Подует ветер с запада, вода уходит в Азовское море, и топи превращаются в солончаковые болотца, через которые можно кое-где перейти вброд с таврического берега на крымский и наоборот. Подует ветер с востока, и бродом уже не пройдешь: вода из Азовского моря заполнит Сиваш и нетрудно в нем потонуть.
Вот теперь становилось понятно: хоть Врангель и ушел из Таврии, в какие-то несколько дней очистил ее всю, оставив тысячи солдат в степных могилах и потеряв многие другие тысячи, попавших в плен, Фрунзе надо было еще суметь действительно не заморозить свои войска в этой гиблой местности, сохранить их боеспособность.
Свистел ветер, и мне слышалось:
«Даешь Крым! Дае-о-о-ошь Перекоп!»
И, казалось, крик этот, многоголосый и мощный, застыл над Сивашем и перешейками навеки.

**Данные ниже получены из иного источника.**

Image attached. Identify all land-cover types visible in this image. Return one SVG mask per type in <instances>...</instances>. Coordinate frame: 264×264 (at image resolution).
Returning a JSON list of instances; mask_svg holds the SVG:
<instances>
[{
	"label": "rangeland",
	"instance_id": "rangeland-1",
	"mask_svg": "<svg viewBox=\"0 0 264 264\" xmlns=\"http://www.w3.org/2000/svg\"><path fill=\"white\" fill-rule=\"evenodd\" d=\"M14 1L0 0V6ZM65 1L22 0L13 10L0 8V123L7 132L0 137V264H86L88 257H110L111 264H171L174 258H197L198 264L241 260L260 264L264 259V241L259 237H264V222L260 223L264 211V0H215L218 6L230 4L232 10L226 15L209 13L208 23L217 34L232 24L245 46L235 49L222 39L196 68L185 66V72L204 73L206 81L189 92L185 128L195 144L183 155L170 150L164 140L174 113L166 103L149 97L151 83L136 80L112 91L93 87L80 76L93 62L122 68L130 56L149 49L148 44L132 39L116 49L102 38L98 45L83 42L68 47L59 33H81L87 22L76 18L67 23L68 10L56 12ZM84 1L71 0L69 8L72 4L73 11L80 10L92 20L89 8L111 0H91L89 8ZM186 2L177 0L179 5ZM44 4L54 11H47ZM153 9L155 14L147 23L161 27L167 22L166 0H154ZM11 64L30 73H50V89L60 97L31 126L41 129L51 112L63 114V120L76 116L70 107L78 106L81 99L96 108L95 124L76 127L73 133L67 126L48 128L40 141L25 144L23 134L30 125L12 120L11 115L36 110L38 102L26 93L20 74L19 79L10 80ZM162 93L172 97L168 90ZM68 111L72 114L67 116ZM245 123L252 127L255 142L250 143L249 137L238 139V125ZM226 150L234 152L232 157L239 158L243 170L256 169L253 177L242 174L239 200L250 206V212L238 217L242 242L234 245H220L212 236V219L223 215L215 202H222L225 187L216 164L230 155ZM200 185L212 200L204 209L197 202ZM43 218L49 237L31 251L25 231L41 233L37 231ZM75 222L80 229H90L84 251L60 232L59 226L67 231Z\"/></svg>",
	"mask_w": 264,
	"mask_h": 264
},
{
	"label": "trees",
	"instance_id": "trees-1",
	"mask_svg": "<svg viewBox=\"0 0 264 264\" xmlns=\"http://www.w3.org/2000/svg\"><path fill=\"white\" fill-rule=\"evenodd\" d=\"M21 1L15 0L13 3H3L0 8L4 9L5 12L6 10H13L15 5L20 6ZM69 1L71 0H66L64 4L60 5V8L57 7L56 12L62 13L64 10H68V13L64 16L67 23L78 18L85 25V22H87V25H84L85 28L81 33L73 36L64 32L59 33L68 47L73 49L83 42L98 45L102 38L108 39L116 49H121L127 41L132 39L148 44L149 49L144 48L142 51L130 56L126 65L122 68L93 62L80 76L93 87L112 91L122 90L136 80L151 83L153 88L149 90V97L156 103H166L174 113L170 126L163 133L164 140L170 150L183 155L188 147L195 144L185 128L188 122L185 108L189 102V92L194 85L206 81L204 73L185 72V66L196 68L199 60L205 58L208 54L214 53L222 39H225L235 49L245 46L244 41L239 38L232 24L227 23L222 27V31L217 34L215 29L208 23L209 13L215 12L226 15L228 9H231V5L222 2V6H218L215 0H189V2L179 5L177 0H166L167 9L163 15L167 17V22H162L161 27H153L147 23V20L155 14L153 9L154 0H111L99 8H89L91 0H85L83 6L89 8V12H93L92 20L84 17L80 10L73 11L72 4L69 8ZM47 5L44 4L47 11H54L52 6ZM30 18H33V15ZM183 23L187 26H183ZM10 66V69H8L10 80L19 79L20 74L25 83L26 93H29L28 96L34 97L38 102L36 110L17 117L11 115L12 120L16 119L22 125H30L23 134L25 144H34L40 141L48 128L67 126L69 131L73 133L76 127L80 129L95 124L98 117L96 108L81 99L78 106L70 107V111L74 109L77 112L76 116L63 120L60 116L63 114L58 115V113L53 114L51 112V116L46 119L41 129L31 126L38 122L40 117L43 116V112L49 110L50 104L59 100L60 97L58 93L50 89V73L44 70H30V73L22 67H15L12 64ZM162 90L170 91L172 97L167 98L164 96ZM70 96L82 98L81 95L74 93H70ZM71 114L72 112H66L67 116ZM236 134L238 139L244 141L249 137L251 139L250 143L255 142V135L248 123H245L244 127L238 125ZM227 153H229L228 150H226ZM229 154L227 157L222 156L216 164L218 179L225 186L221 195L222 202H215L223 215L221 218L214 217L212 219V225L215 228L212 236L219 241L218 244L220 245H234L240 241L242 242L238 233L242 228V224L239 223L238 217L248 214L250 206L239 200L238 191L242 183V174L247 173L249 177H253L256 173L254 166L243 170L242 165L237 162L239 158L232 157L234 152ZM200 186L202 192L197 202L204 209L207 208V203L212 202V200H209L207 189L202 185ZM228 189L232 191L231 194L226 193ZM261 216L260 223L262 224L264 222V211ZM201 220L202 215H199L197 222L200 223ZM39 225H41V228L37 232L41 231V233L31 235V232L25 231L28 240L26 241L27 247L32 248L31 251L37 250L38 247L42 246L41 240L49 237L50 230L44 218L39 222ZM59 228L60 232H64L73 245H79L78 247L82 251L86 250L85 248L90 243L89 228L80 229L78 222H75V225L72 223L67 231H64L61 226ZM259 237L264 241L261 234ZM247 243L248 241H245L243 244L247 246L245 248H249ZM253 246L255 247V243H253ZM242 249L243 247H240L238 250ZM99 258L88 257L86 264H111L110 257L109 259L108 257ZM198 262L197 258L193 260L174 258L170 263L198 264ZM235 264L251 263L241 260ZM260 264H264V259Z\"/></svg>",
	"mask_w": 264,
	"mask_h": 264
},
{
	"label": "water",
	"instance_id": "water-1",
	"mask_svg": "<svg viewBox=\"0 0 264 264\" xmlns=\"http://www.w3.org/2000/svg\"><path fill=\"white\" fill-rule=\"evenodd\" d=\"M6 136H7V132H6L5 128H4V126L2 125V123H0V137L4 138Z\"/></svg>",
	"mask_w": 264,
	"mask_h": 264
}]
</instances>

Кто хорошо прислушается, непременно его услышит. А кто потерял там в двадцатом деда или отца, тяжело вздохнет. И вздохи эти тоже иногда можно услыхать.
Так и быть — рискуя получить упрек, что слишком часто позволяем себе лирические отступления и забегаем вперед, — все же расскажем о нашем путешествии по местам былых боев.
Трое нас стояло летним утром на старом Турецком валу. Старшим в этой тройке по возрасту был я, а остальные двое годились разве что во внуки тем, кто здесь воевал. Впрочем, один из них, работник крымской районной газеты «Фрунзевец», воевал в этих же местах весной 1944 года. Невысокого роста, вдумчивый, покладистый, с добрыми серыми глазами, он принадлежал к тому поколению, которое чего только не испытало и не хлебнуло на своем веку. Второй мой спутник был помоложе и работал редактором в той же газете. Милый и тоже с добрыми глазами и высоким лбом.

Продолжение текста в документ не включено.